Comment prendre conscience de la profondeur de notre « souffrance écologique » dont l’intensité est à la hauteur des destructions que nous faisons subir à la Terre qui nous héberge et dont nous sommes un des éléments ?
Nous sommes assis en cercle sur l’herbe, dans des jardins proches du bois de Vincennes, à la fin de la Marche du Temps Profond que nous venons de faciliter avec deux collègues de la Convention des Entreprises pour le Climat (CEC). Les dirigeants qui se sont engagés dans le parcours de la CEC ont pris conscience, à travers les différentes sessions de travail qu’ils ont suivies pendant plusieurs mois, de l’urgence à agir face au dérèglement climatique, à l’effondrement de la biodiversité, aux violences sociales…
La Marche du Temps Profond est une marche guidée, en immersion dans la nature, de 4.6 km permettant de parcourir les 4.6 milliards d’années de l’histoire de la Terre et de découvrir, à travers différentes étapes, les conditions d’apparition et d’évolution du vivant jusqu’à notre propre espèce. Ce parcours permet de ressentir corporellement la notion de « temps géologique » et de mieux appréhender les circonstances régissant le fonctionnement de la biosphère, celles qui ont permis l’émergence de la vie.
Et à la fin de cette marche, assis en cercle sur l’herbe, les ressentis partagés par les dirigeants sont intenses : « je suis en colère, …, il y a urgence à agir maintenant pour éviter une 6ème extinction des espèces causée par les humains ! », « quand je prends conscience du temps long, ça m’aide à prendre du recul…, à ne pas me précipiter, à ne pas oublier de vivre l’instant présent… », « ce qui se passe actuellement est dérisoire par rapport au temps de la Terre ! », « il n’y aura pas de changement à hauteur de la situation sans questionnement profond sur notre place au sein du vivant…. », « ce voyage dans le temps me questionne comme jamais sur mes choix de vie… ».

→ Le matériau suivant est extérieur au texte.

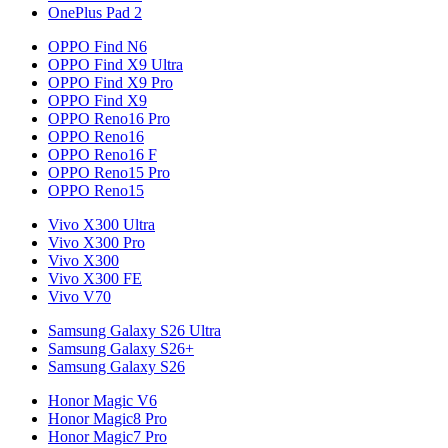
OnePlus Pad 2
OPPO Find N6
OPPO Find X9 Ultra
OPPO Find X9 Pro
OPPO Find X9
OPPO Reno16 Pro
OPPO Reno16
OPPO Reno16 F
OPPO Reno15 Pro
OPPO Reno15
Vivo X300 Ultra
Vivo X300 Pro
Vivo X300
Vivo X300 FE
Vivo V70
Samsung Galaxy S26 Ultra
Samsung Galaxy S26+
Samsung Galaxy S26
Honor Magic V6
Honor Magic8 Pro
Honor Magic7 Pro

Je prends conscience, en tant que co-facilitateur de cette Marche du Temps Profond, de l’impact de cette plongée dans le temps long, par le corps qui marche et se laisse ressentir.

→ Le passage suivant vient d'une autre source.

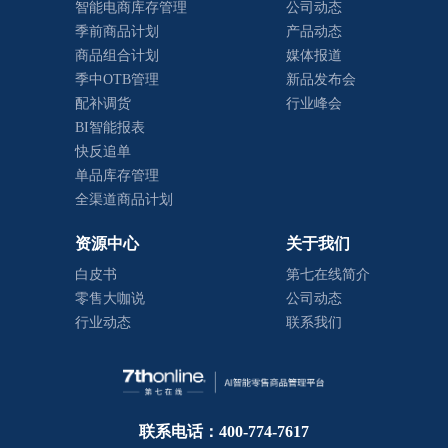
智能电商库存管理
公司动态
季前商品计划
产品动态
商品组合计划
媒体报道
季中OTB管理
新品发布会
配补调货
行业峰会
BI智能报表
快反追单
单品库存管理
全渠道商品计划
资源中心
关于我们
白皮书
第七在线简介
零售大咖说
公司动态
行业动态
联系我们
联系电话：400-774-7617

Il y a urgence à ralentir et à sentir
Dans les temps d’urgence à agir, y a-t-il urgence à ralentir et à sentir ?
Comme le rappellent Pablo Servigne et Raphael Stevens dans leur ouvrage « Tout peut s’effondrer », dans les années 1970, on avait encore le temps et la possibilité d’emprunter une trajectoire de « développement durable ». Mais chaque année, l’humanité dans son ensemble « consomme plus qu’une planète » et les écosystèmes se dégradent. Depuis plus de 20 ans, nous avons continué à accélérer en toute connaissance de cause, détruisant à un rythme encore plus soutenu le système Terre, celui qui nous accueille et nous porte.
Dans ce contexte, le rapport au temps s’invite dans les cabinets des coachs et des thérapeutes, notamment à travers la façon dont nous vivons les pressions existentielles associées au thème de l’écologie.

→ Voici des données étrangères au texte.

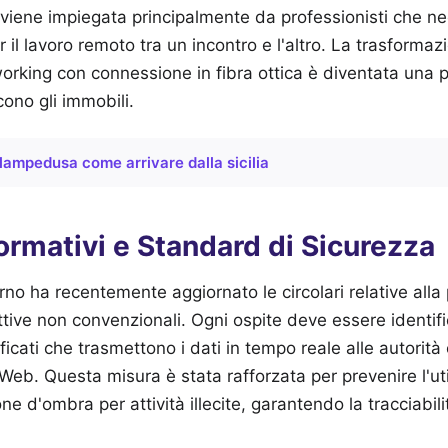
o viene impiegata principalmente da professionisti che n
r il lavoro remoto tra un incontro e l'altro. La trasformaz
rking con connessione in fibra ottica è diventata una pr
ono gli immobili.
lampedusa come arrivare dalla sicilia
ormativi e Standard di Sicurezza
terno ha recentemente aggiornato le circolari relative all
ettive non convenzionali. Ogni ospite deve essere identif
tificati che trasmettono i dati in tempo reale alle autorit
i Web. Questa misura è stata rafforzata per prevenire l'uti
ne d'ombra per attività illecite, garantendo la tracciabil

Et en tant qu’accompagnateur, nous avons besoin de nous laisser toucher par cette situation pour faciliter la rencontre avec nos clients qui souffrent de plus en plus de la violence des coupures avec le monde du vivant. A titre d’illustration, Albert prendre contact avec moi sur les conseils d’un collègue très engagé sur le thème de l’écologie. Lors de la première séance, il m’explique sa prise de conscience soudaine de l’urgence écologique à travers notamment des vidéos sur internet et des ouvrages sur ce thème. Je me laisse toucher et je ressens une profonde tristesse, comme une vague de fond qui pourrait m’envahir. La tristesse s’est invitée de nombreuses fois lors des premières séances, comme un support à la rencontre et à l’alliance de travail. Albert me confiera quelques séances plus tard qu’il avait arrêté de voir son précédent thérapeute parce qu’il ramenait ses souffrances à d’anciennes situations familiales et qu’il ne se sentait pas compris dans sa souffrance actuelle à « voir le monde qui détruit la nature, les écosystèmes... ».